WORK ORDER: Because the images are not wanted, restate every line below word for word without them.

RECORDS FOR THE TASK:
────────

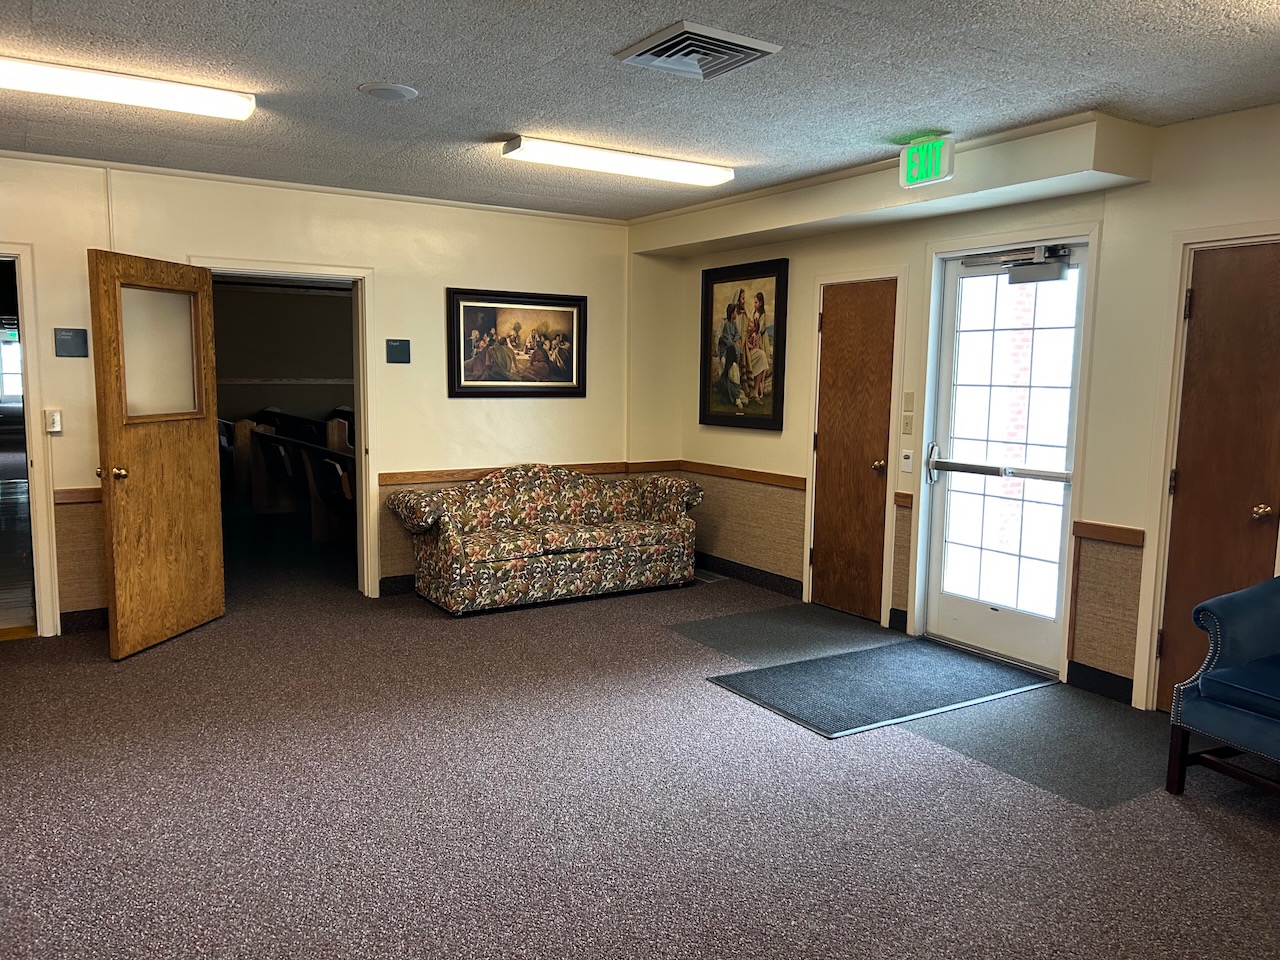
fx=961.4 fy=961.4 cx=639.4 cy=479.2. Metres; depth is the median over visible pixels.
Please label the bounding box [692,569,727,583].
floor vent
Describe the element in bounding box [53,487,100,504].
chair rail
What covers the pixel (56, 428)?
light switch
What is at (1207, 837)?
carpet floor
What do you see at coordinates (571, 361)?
framed painting
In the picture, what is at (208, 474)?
wooden door
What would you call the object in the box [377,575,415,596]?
baseboard
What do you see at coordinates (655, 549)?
floral sofa
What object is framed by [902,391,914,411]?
blank wall plate
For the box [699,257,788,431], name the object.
framed painting
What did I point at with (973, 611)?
glass door
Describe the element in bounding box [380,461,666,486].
chair rail
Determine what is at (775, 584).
baseboard
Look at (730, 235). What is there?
soffit
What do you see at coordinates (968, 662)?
floor mat
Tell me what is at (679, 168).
ceiling light
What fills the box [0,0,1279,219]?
ceiling
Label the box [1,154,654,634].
back wall
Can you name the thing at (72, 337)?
wall sign
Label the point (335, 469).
bench
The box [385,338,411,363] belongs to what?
wall sign
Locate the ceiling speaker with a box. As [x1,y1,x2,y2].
[358,81,417,100]
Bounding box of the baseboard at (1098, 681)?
[1067,660,1134,704]
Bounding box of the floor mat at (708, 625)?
[664,601,888,664]
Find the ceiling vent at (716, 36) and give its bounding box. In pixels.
[616,20,782,80]
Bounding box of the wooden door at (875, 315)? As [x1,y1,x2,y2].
[810,274,896,623]
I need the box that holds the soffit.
[631,113,1155,256]
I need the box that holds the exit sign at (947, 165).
[899,135,955,188]
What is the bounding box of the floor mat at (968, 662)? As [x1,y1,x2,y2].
[704,638,1051,739]
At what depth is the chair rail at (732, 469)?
6.60 m
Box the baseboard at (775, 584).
[693,551,802,597]
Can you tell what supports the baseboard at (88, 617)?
attached to the back wall at (67, 361)
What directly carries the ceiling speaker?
attached to the ceiling
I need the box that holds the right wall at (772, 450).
[633,95,1278,710]
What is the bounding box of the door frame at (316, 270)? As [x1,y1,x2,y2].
[190,259,377,599]
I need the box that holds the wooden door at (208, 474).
[87,250,225,659]
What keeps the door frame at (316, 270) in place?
attached to the back wall at (67, 361)
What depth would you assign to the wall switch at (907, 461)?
5.37 m
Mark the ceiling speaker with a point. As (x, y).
(385, 90)
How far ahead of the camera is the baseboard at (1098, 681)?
4.54 m
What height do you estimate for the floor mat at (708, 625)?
0.005 m
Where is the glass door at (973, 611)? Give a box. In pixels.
[925,240,1088,673]
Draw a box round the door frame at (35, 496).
[0,242,58,639]
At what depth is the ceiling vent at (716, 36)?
3.24 m
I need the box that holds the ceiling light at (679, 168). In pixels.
[501,135,736,186]
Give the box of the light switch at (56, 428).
[45,408,62,432]
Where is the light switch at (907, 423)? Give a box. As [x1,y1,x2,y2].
[901,413,913,435]
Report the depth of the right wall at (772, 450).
4.53 m
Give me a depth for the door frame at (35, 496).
5.04 m
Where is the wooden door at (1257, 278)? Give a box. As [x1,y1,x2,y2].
[1155,241,1279,708]
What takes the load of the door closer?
attached to the glass door at (973, 611)
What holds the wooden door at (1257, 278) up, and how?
in the right wall at (772, 450)
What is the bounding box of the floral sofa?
[390,463,703,614]
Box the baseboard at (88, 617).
[60,607,108,633]
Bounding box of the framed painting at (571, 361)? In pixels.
[447,287,587,397]
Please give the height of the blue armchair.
0.941 m
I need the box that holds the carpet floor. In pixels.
[0,523,1279,959]
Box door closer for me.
[959,244,1071,283]
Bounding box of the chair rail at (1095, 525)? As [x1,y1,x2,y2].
[1072,520,1147,546]
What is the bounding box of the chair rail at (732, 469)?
[675,460,806,489]
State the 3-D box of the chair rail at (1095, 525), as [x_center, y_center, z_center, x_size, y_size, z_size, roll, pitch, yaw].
[2.172,0.250,4.391,0.041,0.068,0.404,-3,8,-32]
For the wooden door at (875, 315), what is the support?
in the right wall at (772, 450)
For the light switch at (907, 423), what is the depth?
5.36 m
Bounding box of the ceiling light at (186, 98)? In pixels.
[0,54,256,120]
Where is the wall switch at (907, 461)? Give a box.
[900,448,914,472]
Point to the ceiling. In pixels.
(491, 127)
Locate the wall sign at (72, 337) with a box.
[53,327,88,357]
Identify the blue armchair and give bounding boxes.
[1165,575,1279,798]
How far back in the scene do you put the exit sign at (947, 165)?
4.43 m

────────

RESULT:
fx=961.4 fy=961.4 cx=639.4 cy=479.2. Metres; depth is the median over visible pixels.
Please label the bounding box [692,569,727,583].
floor vent
Describe the element in bounding box [53,487,100,504].
chair rail
What covers the pixel (56, 428)?
light switch
What is at (1207, 837)?
carpet floor
What do you see at coordinates (571, 361)?
framed painting
In the picture, what is at (208, 474)?
wooden door
What would you call the object in the box [377,575,415,596]?
baseboard
What do you see at coordinates (655, 549)?
floral sofa
What object is framed by [902,391,914,411]?
blank wall plate
For the box [699,257,788,431], name the object.
framed painting
What did I point at with (973, 611)?
glass door
Describe the element in bounding box [380,461,666,486].
chair rail
Determine what is at (775, 584).
baseboard
Look at (730, 235). What is there?
soffit
What do you see at coordinates (968, 662)?
floor mat
Tell me what is at (679, 168).
ceiling light
What fills the box [0,0,1279,219]?
ceiling
Label the box [1,154,654,634].
back wall
Can you name the thing at (72, 337)?
wall sign
Label the point (335, 469).
bench
The box [385,338,411,363] belongs to what?
wall sign
Locate the ceiling speaker with a box. As [x1,y1,x2,y2].
[358,81,417,100]
Bounding box of the baseboard at (1098, 681)?
[1067,660,1134,704]
Bounding box of the floor mat at (708, 625)?
[664,601,888,664]
Find the ceiling vent at (716, 36) and give its bounding box. In pixels.
[616,20,782,80]
Bounding box of the wooden door at (875, 315)? As [x1,y1,x2,y2].
[810,274,896,623]
I need the box that holds the soffit.
[631,113,1155,256]
I need the box that holds the exit sign at (947, 165).
[899,135,955,188]
What is the bounding box of the floor mat at (968, 662)? As [x1,y1,x2,y2].
[704,638,1051,739]
At what depth is the chair rail at (732, 469)?
6.60 m
Box the baseboard at (775, 584).
[693,551,802,597]
Can you tell what supports the baseboard at (88, 617)?
attached to the back wall at (67, 361)
What directly carries the ceiling speaker?
attached to the ceiling
I need the box that holds the right wall at (772, 450).
[633,95,1278,710]
What is the bounding box of the door frame at (316, 270)? As [x1,y1,x2,y2].
[190,259,377,599]
I need the box that holds the wooden door at (208, 474).
[87,250,225,659]
What keeps the door frame at (316, 270) in place?
attached to the back wall at (67, 361)
What depth would you assign to the wall switch at (907, 461)?
5.37 m
Mark the ceiling speaker with a point. As (x, y).
(385, 90)
How far ahead of the camera is the baseboard at (1098, 681)?
4.54 m
What height do you estimate for the floor mat at (708, 625)?
0.005 m
Where is the glass door at (973, 611)? Give a box. In pixels.
[925,240,1088,673]
Draw a box round the door frame at (35, 496).
[0,242,58,639]
At what depth is the ceiling vent at (716, 36)?
3.24 m
I need the box that holds the ceiling light at (679, 168). In pixels.
[501,135,736,186]
Give the box of the light switch at (56, 428).
[45,408,62,432]
Where is the light switch at (907, 423)? Give a box. As [x1,y1,x2,y2].
[901,413,913,435]
Report the depth of the right wall at (772, 450).
4.53 m
Give me a depth for the door frame at (35, 496).
5.04 m
Where is the wooden door at (1257, 278)? Give a box. As [x1,y1,x2,y2].
[1155,241,1279,708]
What takes the load of the door closer?
attached to the glass door at (973, 611)
What holds the wooden door at (1257, 278) up, and how?
in the right wall at (772, 450)
What is the bounding box of the floral sofa?
[390,463,703,614]
Box the baseboard at (88, 617).
[60,607,108,633]
Bounding box of the framed painting at (571, 361)? In pixels.
[447,287,587,397]
Please give the height of the blue armchair.
0.941 m
I need the box that holds the carpet floor. In pixels.
[0,523,1279,959]
Box door closer for me.
[959,244,1071,283]
Bounding box of the chair rail at (1095, 525)? As [x1,y1,x2,y2].
[1072,520,1147,546]
What is the bounding box of the chair rail at (732, 469)?
[675,460,806,489]
State the 3-D box of the chair rail at (1095, 525), as [x_center, y_center, z_center, x_size, y_size, z_size, roll, pitch, yaw].
[2.172,0.250,4.391,0.041,0.068,0.404,-3,8,-32]
For the wooden door at (875, 315), what is the support?
in the right wall at (772, 450)
For the light switch at (907, 423), what is the depth?
5.36 m
Bounding box of the ceiling light at (186, 98)? In pixels.
[0,54,256,120]
Where is the wall switch at (907, 461)? Give a box.
[900,448,914,472]
Point to the ceiling. In pixels.
(491, 127)
Locate the wall sign at (72, 337) with a box.
[53,327,88,357]
Identify the blue armchair and give bounding boxes.
[1165,575,1279,798]
How far back in the scene do you put the exit sign at (947, 165)?
4.43 m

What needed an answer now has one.